The tendency towards ever-broader rationality or the tendency toward
more subtle and creative notions of what it means to be a full human
being? Employing Adorno’s thought and Shostakovich’s work as exemplars,
I would argue for an art of the new that includes an aesthetic of
renewal, through which the greatest works of the past remain, in the
final instance, resistant to all efforts to neutralize their force.
Those works with this enduring force are our truest canon, they are our
Greatest Books and our Greatest Works. Through them, all that we have
learned not to be—greatness, humanity, and even beauty—are made again
utterly real.
By crystallizing in itself as something unique to itself,
rather than complying with existing social norms and qualifying as
"socially useful," it [art] criticizes society by merely existing, for
which puritans of all stripes condemn it.

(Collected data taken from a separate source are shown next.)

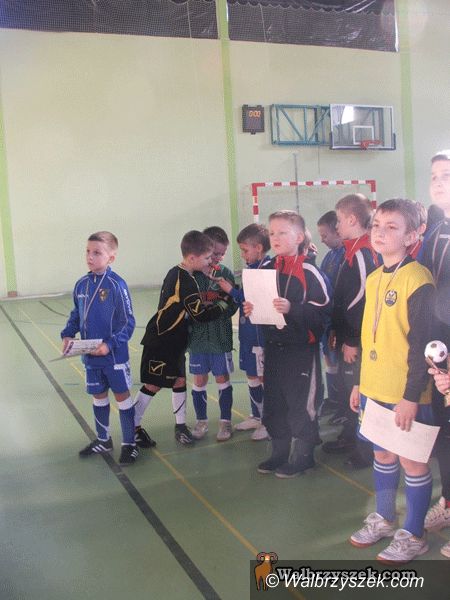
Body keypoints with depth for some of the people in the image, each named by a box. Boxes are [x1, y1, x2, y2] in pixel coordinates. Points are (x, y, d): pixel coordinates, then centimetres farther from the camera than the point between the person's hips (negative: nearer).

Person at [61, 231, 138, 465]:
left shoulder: (116, 285, -17)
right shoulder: (81, 284, 1)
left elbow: (128, 323, -15)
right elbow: (76, 316, 14)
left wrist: (110, 345, -23)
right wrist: (68, 335, -2)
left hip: (115, 355, -6)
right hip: (90, 355, 6)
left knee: (122, 396, 7)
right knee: (98, 396, 18)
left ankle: (129, 444, 20)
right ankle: (103, 440, 36)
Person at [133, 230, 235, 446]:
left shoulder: (175, 273, 5)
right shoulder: (186, 281, -23)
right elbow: (200, 314, -22)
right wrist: (225, 302, -10)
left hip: (174, 341, 9)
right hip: (160, 342, -9)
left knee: (179, 381, 12)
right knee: (153, 385, 0)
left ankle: (180, 426, 21)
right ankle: (133, 427, 13)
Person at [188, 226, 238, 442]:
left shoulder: (225, 273, -3)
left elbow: (232, 306, -5)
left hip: (220, 337, 0)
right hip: (197, 337, 1)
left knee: (223, 379, 8)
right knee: (199, 381, 11)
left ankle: (225, 421, 22)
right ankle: (201, 421, 26)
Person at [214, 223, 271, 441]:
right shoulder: (252, 267, 10)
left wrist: (232, 291, -14)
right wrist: (232, 294, 0)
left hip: (261, 333, -9)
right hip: (248, 331, 9)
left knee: (264, 378, 3)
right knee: (251, 375, 18)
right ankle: (256, 416, 33)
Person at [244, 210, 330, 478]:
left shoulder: (309, 272, -13)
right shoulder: (267, 269, 8)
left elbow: (323, 311, -18)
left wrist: (292, 309, -28)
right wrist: (250, 310, -3)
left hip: (302, 348, -7)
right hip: (273, 346, 7)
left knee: (302, 403, 4)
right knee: (274, 402, 15)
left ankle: (302, 456, 21)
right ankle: (280, 452, 31)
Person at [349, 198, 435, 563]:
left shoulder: (417, 279, -15)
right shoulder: (373, 279, 9)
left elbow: (421, 344, -18)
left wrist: (412, 396, -19)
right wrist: (361, 383, 16)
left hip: (406, 393, -7)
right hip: (375, 389, 7)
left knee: (411, 460, 6)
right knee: (383, 454, 19)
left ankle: (413, 536, 23)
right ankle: (384, 519, 37)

Or, most pointedly, "Rather no art than socialist realism." Art
participates in the moral, but not "through the pronouncement of moral
theses."
Obviously the duration to which artworks aspire is modeled on
fixed, inheritable possession; the spiritual should, like material,
become property, an outrage ineluctably committed by spirit against
itself. As soon as artworks make a fetish of their hope of duration,
they begin to suffer from their sickness unto death: The veneer of
inalienability that they draw over themselves at the same time
suffocates them.
Unlike Bloom’s version of the artist as aspiring culture-climber,
in Adorno’s view artists are at one with the pathologies of the culture
they are a part of (perhaps including the compulsion to fame). "Those
who produce important artworks are not demigods but fallible, often
neurotic and damaged individuals." What they intuitively understand,
however, is that the work of art is both a declaration of independence
from the society in which they first found themselves, along with
others, damaged, and it is an implicit critique of that society insofar
as the artwork expresses itself as free from it.
Authentic art of the past that for the time must remain veiled
is not thereby sentenced. Great works wait. While their metaphysical
meaning dissolves, something of their truth content, however little it
can be pinned down, does not; it is that whereby they remain eloquent.
A liberated humanity would be able to inherit its historical legacy
free of guilt.
There is an equally thorny problem in relation to the subversive
work of the New. The problem here is that the modernist strategy of
dissonance does much to respond to the need for artistic autonomy, but
it’s unclear how well it responds to the larger social problem, the key
social problem for Adorno, that human society is becoming ever less
human. One wants to ask, "Does dissonance help make us more human? Does
it help to maintain the enlightenment project of humanity?" According
to Adorno, "art is the ever broken promise of happiness." But what
happiness is it that Beckett, Schoenberg and the modernist aesthetic
proffer? Only the happiness of "having suddenly escaped"? This
perplexity is rather like the situation with punk music in the 1980s.
You could appreciate that punk dramatized social alienation during the
Reagan/Thatcher years, but it was never a music, or in Kathy Acker’s
hands a literature, which effectively invited people to come live in
its world. (Punk had truth content, but it was not seductive.)
the contradictions of the age reenter the microcosm of the work
of art and condemn it to ultimate failure also. Thus the system of
Schoenberg, the product of an inhumanly systematized society, becomes
itself a kind of straitjacket, a constraint rather than a liberating
convention.
The tragic irony here for an artist like Schoenberg was that the
only way to realize art’s concept, autonomy, meant that he had to
indirectly affirm the system he was fleeing. Again, Jameson argued that
modernist aesthetics as represented by Schoenberg "are as distant from
nature as the postindustrial universe itself, their matter as preformed
and as lacking in any genuine internal logic as plastic." Or, as Adorno
himself expressed it, speaking of Beckett, "this shabby, damaged world
of images is the negative imprint of the administered world."